*** Opening Record extracts ***

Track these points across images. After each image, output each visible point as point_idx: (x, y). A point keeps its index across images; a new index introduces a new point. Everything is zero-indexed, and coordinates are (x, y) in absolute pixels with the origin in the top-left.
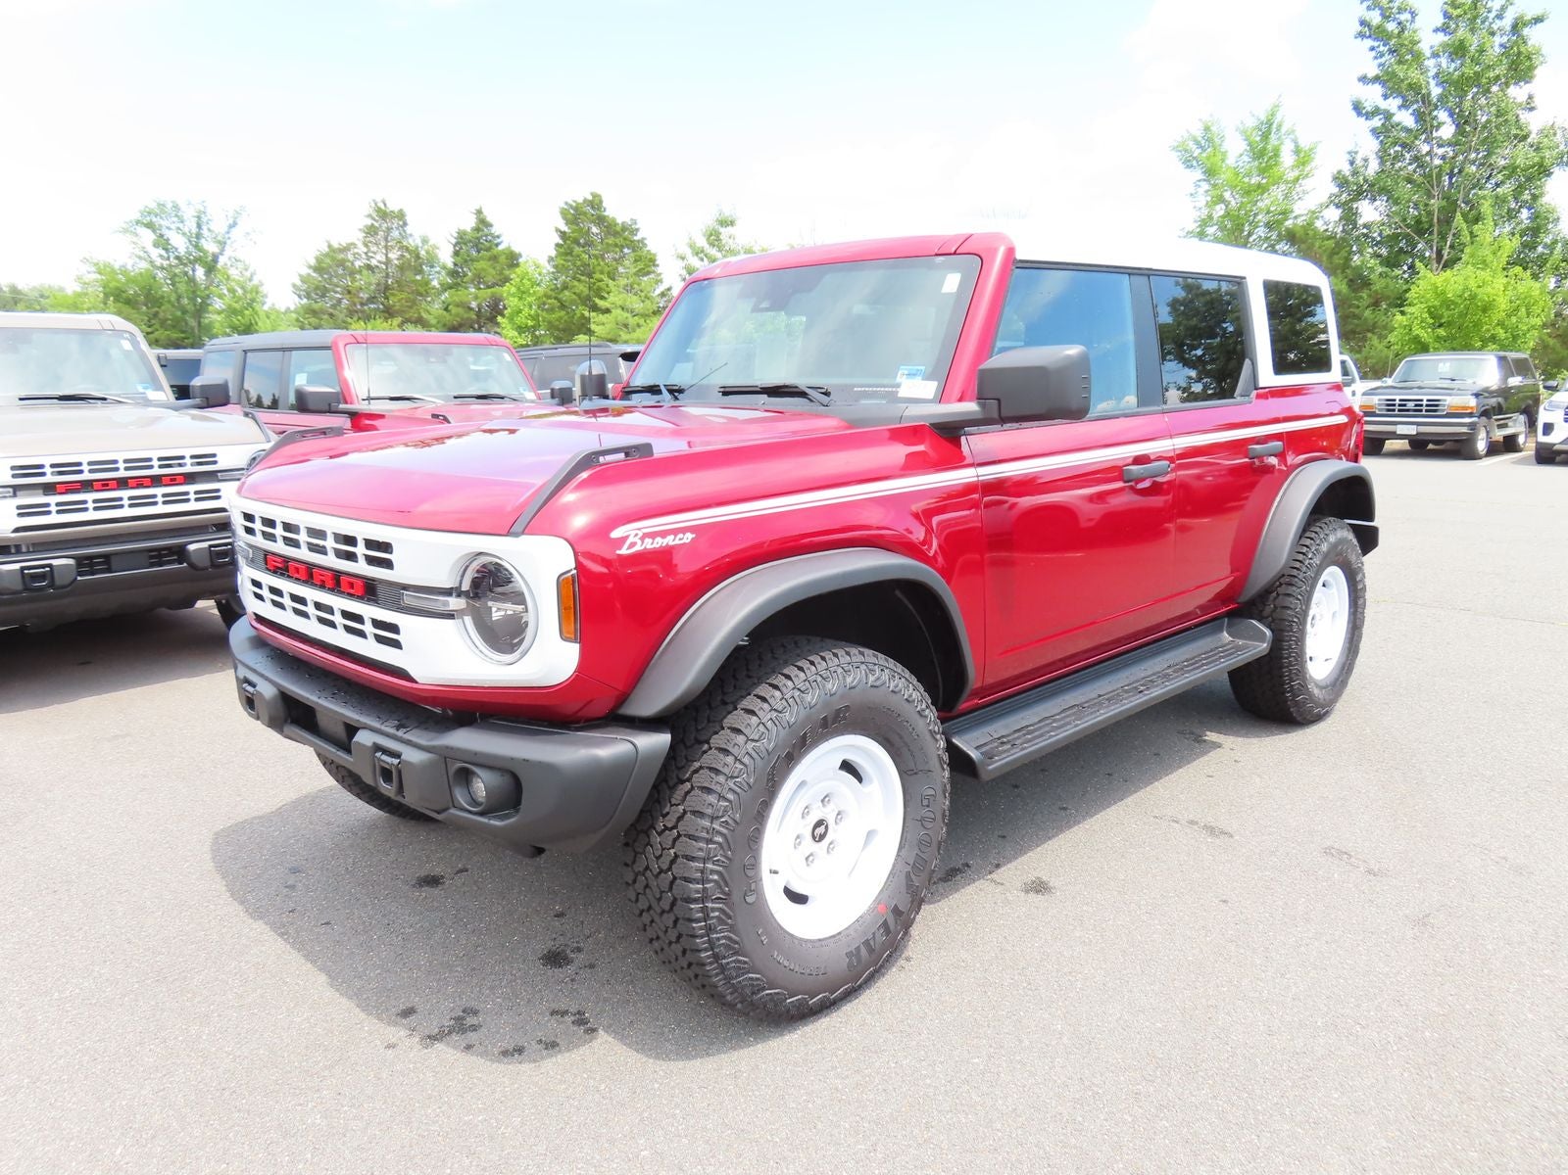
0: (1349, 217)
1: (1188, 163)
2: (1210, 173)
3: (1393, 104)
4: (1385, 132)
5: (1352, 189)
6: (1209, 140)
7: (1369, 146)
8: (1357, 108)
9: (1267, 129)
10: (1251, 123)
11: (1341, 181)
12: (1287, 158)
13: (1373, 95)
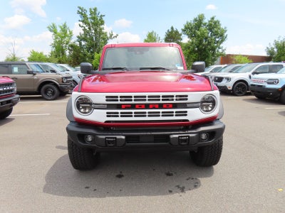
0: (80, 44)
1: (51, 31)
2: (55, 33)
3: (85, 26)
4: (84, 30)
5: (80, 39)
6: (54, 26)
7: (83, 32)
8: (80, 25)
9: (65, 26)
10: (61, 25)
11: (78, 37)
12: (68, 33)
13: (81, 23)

*** Closing Record extracts ***

* _Your instructions_
Could you return, word for word, every line from the line with "9: (1267, 129)" through the last line of the listing above, both ends included, without any pictures?

* _Result of the exercise_
9: (1267, 129)
10: (1251, 123)
11: (1341, 181)
12: (1287, 158)
13: (1373, 95)
0: (80, 44)
1: (51, 31)
2: (55, 33)
3: (85, 26)
4: (84, 30)
5: (80, 39)
6: (54, 26)
7: (83, 32)
8: (80, 25)
9: (65, 26)
10: (61, 25)
11: (78, 37)
12: (68, 33)
13: (81, 23)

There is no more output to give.